TelomereHunter: telomere content estimation and characterization from whole genome sequencing data

Lars Feuerbach, et al., TelomereHunter: telomere content estimation and characterization from whole genome sequencing data, bioRxiv, 2016

Here, we present TelomereHunter, a new computational tool for determining telomere content that is specifically designed for matched tumor and control pairs. In contrast to existing tools, TelomereHunter takes alignment information into account and reports the abundance of variant repeats in telomeric sequences.


The criterion of searching for six non-consecutive repeats in 100bp long reads has been proposed previously (Lee, et al., 2014) and was also found suitable for the data presented in the present study.

Estimating telomere length from whole genome sequence data

Zhihao Ding, et al., Estimating telomere length from whole genome sequence data, Nucleic Acids Research 42(9), 2014

Here, we report a novel method, TelSeq, to measure average telomere length from whole genome or exome shotgun sequence data.


We defined reads as telomeric if they contained k or more TTAGGG repeats, with a default threshold value of k = 7.


However, in practice with current technology, a typical exome sequencing output contains some fraction (typically 10-50%) of sequence that is off-target, i.e. not exonic. This fraction represents information on the rest of the genome and can be used to estimate relative telomere length by our method.

Variant repeats are interspersed throughout the telomeres and recruit nuclear receptors in ALT cells

Dimitri Conomos, et al., Variant repeats are interspersed throughout the telomeres and recruit nuclear receptors in ALT cells, J. Cell Biol. 199, 2012

Telomeres in cells that use recombination-mediated alternative lengthening of telomeres (ALT) pathway elicit a DNA damage response that is partly independent of telomere length.

Here we used next generation sequencing to analyze the DNA content of ALT telomeres. We discovered that variant repeats were interspersed throughout the telomeres of ALT cells. We found that the C-type (TCAGGG) variant repeat predominated and created a high-affinity binding site for the nuclear receptors COUP-TF2 and TR4.

We used next generation sequencing to quantitatively determine the identity and extent of variant sequence within telomere arrays of WI38-VA13/2RA as well as the telomerase-positive HeLa cell line. Samples were paired-end sequenced, and reads containing greater than six nonconsecutive telomeric repeats in the format TBAGGG were considered to be reads derived from telomeres.

Structure and Variability of Human Chromosome Ends

Titia de Lange, et al., Structure and Variability of Human Chromosome Ends, Molecular and Cellular Biology 10, 1990,

The minimal size of the subtelomeric repeat is 4 kilo bases (kb); it shows a high frequency of restriction fragment length polymorphisms and undergoes extensive de novo methylation in somatic cells. Distal to the subtelomeric repeat, the chromosomes terminate in a long region (up to 14kb) that may be entirely composed of TTAGGG repeats. This terminal segment is unusually variable. Although sperm telomeres are 10 to 14kb long, telomeres in somatic cells are several kilo base pairs shorter and very heterogeneous in length.

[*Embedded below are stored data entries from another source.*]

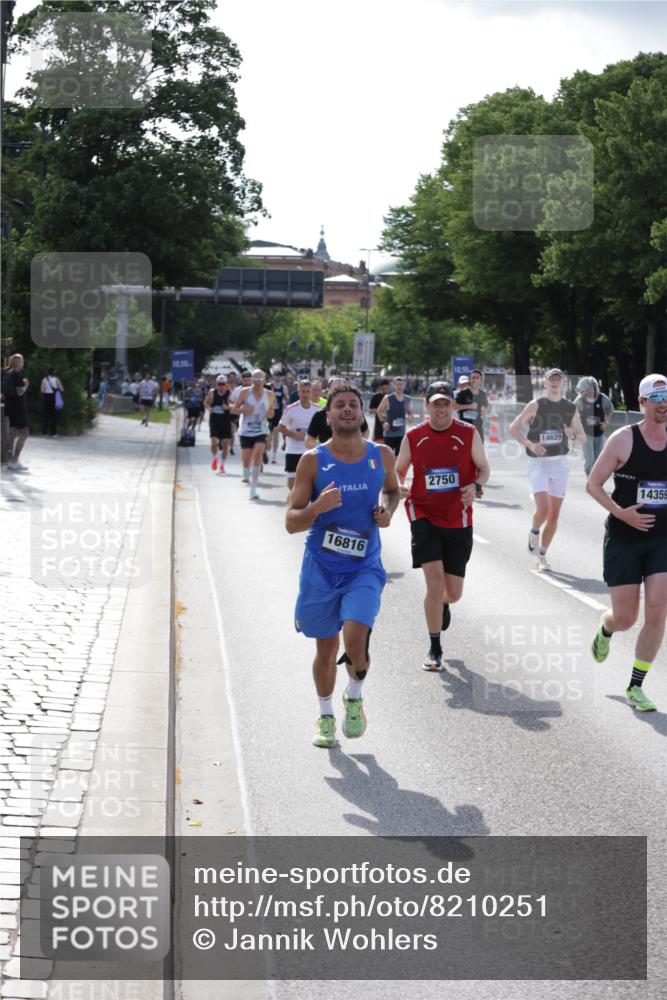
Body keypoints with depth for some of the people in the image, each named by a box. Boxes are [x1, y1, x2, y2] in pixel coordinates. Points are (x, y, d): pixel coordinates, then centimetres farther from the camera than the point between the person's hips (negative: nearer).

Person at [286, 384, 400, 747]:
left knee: (355, 641, -19)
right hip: (321, 567, 0)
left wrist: (388, 510, 0)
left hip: (364, 567, 0)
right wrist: (318, 507, -27)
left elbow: (392, 489, 23)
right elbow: (291, 522, -7)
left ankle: (354, 698, 12)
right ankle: (326, 716, 34)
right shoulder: (313, 460, -7)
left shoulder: (382, 456, 0)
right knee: (326, 649, 11)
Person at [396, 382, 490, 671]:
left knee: (453, 592, 5)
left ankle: (443, 604, 47)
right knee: (435, 580, -14)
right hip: (424, 515, -1)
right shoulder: (413, 437, 0)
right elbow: (398, 471, 10)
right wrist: (398, 488, -13)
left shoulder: (468, 434, -2)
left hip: (458, 519, 1)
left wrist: (475, 486, -16)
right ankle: (434, 649, 3)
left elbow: (484, 468, 6)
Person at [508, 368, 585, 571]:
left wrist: (573, 435, -10)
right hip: (538, 463, -4)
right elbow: (513, 428, -4)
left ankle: (542, 556, 18)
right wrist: (530, 444, -20)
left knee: (554, 514, 4)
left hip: (560, 463, 4)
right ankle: (534, 532, 14)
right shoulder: (536, 405, -5)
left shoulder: (571, 409, 6)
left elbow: (583, 438, 13)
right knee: (543, 509, -19)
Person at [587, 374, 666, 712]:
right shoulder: (623, 439, -8)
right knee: (625, 618, 1)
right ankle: (605, 630, 40)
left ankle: (635, 687, 4)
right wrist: (620, 512, -18)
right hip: (624, 540, -3)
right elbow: (593, 484, -5)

Human telomeres contain at least three types of G-rich repeat distributed non-randomly

Robin C. Allshire, et al., Human telomeres contain at least three types of G-rich repeat distributed non-randomly,  Nucleic Acids Research 17, 1989

Human telomeres do not contain a pure uniform 6 base pair repeat unit but that there are at least three types of repeat.

The distribution of each type of repeat appears to be non-random. Each human telomere has a similar arrangement of these repeats relative to the ends of the chromosome.

Analysing the change in length of the telomeric repeat region between an individuals blood and gremlin DNA reveals that this is due to variable amounts of the TTAGGG repeat and not the other repeat types.

There can only be, on average, a maximum of 8.3kb of TTAGGG like repeats per sperm telomere. In addition approximately 1.2kb of TTGGGG like repeats must be distal to all MnlI and HphI site. The most proximal 1.9kb of each telomeric repeat region is made up of TTGGGG and TGAGGG like repeats, this leaves approximately 3.6kb of the human telomeric repeat region unaccounted for.